MATERIAL SUPPLIED:
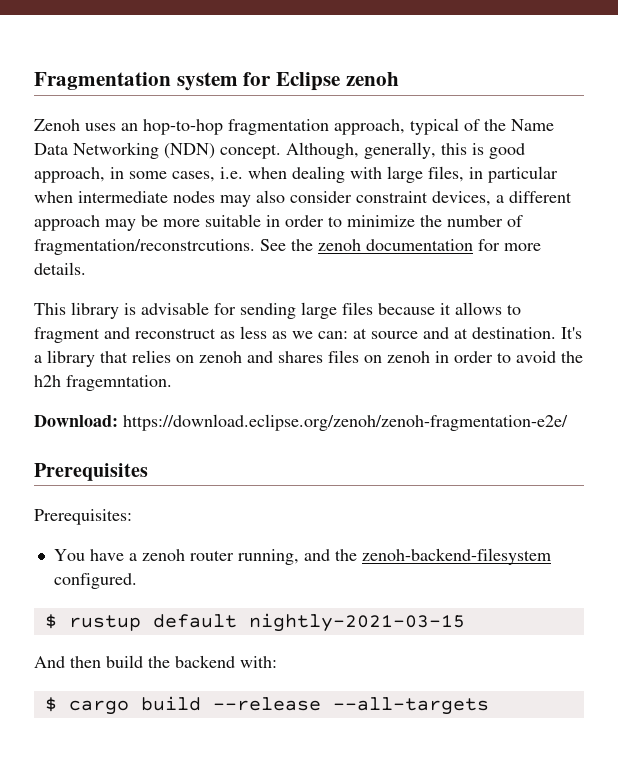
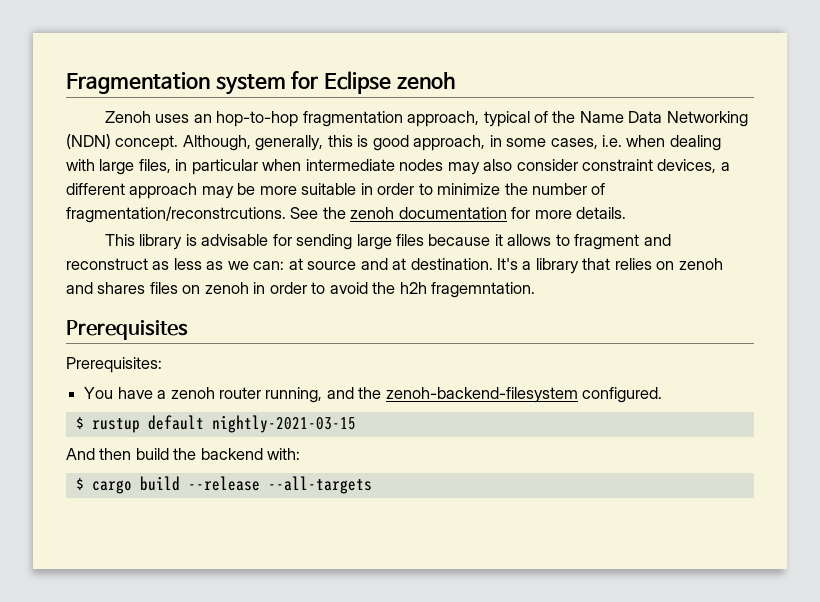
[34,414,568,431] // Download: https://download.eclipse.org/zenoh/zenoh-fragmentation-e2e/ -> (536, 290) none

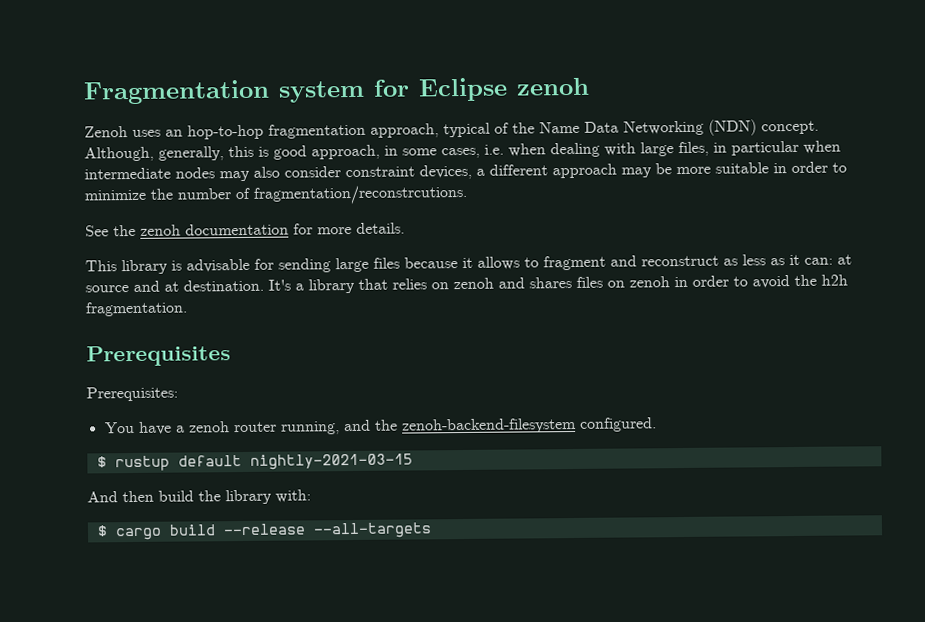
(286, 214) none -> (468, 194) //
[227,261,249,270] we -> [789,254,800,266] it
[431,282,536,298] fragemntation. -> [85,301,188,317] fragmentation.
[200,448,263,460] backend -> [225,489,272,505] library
==
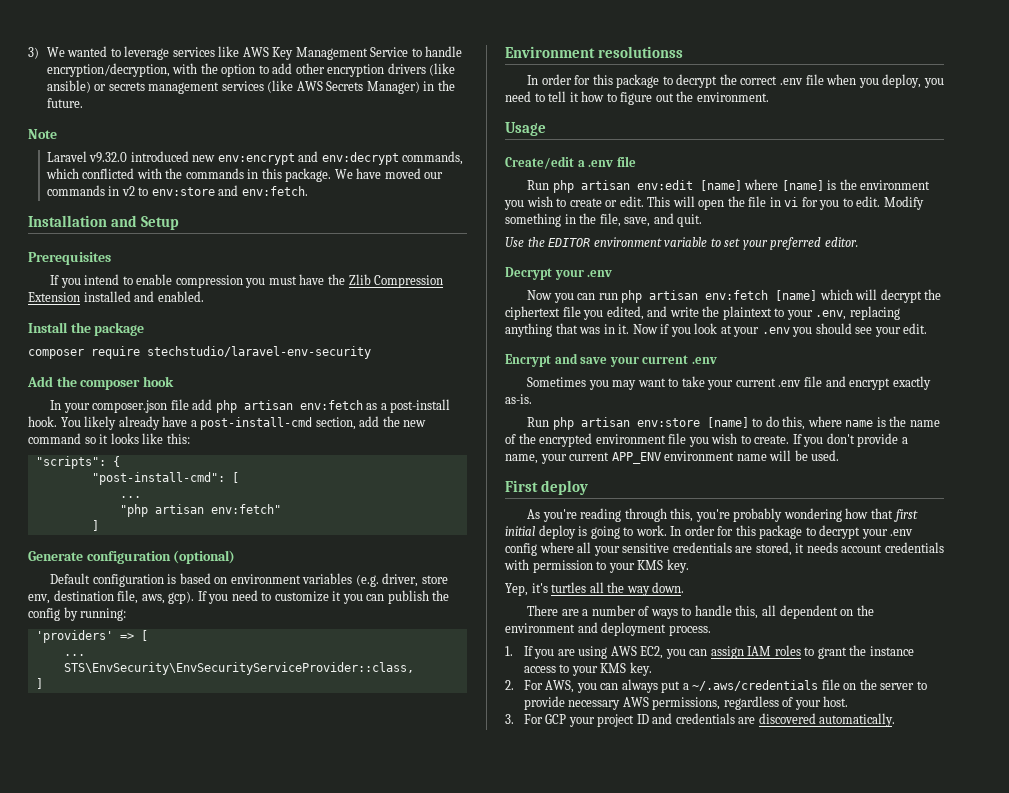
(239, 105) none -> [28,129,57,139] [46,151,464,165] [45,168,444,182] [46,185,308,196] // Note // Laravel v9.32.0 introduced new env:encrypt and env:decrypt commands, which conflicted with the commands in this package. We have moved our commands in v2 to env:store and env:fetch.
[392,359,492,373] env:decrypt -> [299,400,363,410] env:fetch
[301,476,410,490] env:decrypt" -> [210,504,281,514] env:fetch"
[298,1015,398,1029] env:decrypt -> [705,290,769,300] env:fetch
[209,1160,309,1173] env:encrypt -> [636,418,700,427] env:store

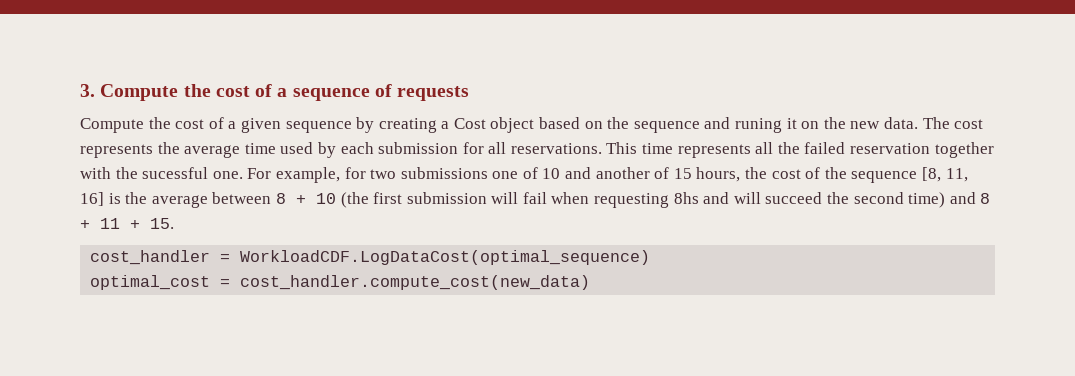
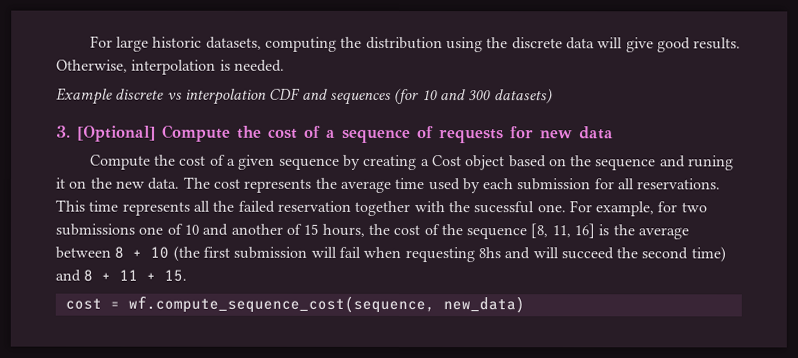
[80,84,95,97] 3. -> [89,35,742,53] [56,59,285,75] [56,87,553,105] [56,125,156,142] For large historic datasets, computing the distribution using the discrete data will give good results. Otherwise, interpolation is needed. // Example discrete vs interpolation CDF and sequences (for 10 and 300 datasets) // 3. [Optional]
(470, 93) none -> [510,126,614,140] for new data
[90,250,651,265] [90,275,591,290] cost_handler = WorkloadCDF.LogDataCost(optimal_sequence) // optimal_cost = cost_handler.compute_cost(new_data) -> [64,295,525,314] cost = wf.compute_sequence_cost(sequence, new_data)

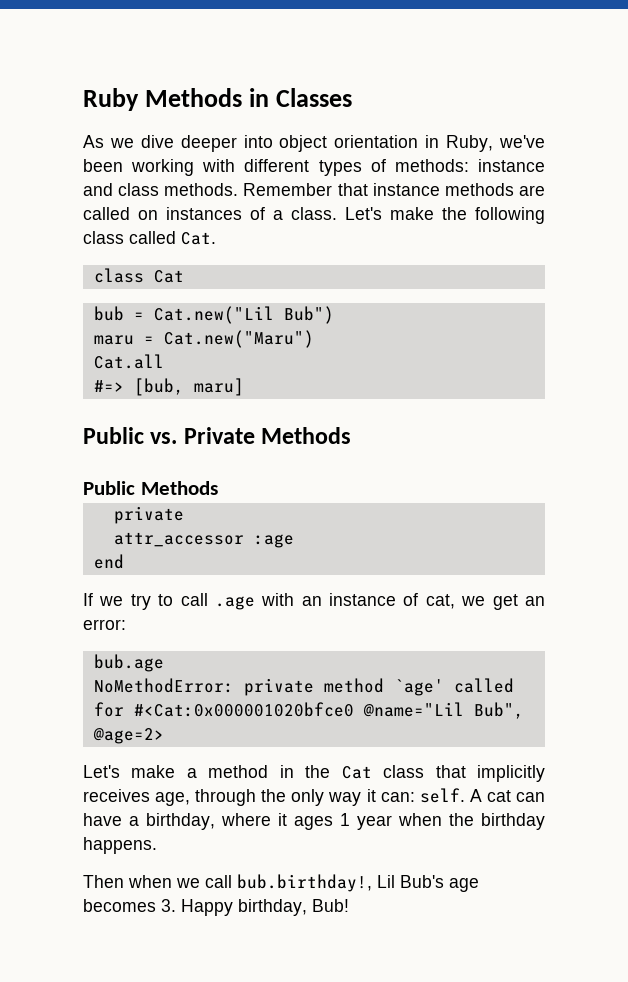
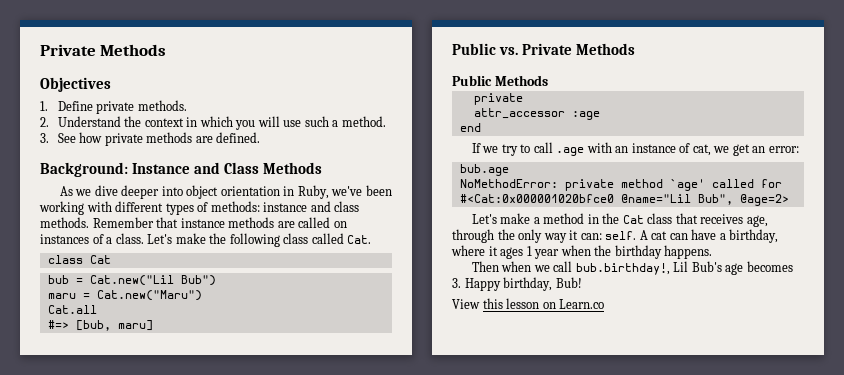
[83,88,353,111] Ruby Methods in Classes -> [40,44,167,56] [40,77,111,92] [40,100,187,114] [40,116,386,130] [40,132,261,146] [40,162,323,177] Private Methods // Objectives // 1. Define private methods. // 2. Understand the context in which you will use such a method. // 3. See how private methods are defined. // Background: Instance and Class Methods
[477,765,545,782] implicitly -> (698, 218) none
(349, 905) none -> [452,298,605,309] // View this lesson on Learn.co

WORK TO COMPLETE:
The lines to copy exactly start with the line above that has "(536, 290) none" and go on through the line that has "[200,448,263,460] backend ->"; please include both, add nothing else, and omit the pictures.

WRITTEN ANSWER:
[34,414,568,431] // Download: https://download.eclipse.org/zenoh/zenoh-fragmentation-e2e/ -> (536, 290) none

(286, 214) none -> (468, 194) //
[227,261,249,270] we -> [789,254,800,266] it
[431,282,536,298] fragemntation. -> [85,301,188,317] fragmentation.
[200,448,263,460] backend -> [225,489,272,505] library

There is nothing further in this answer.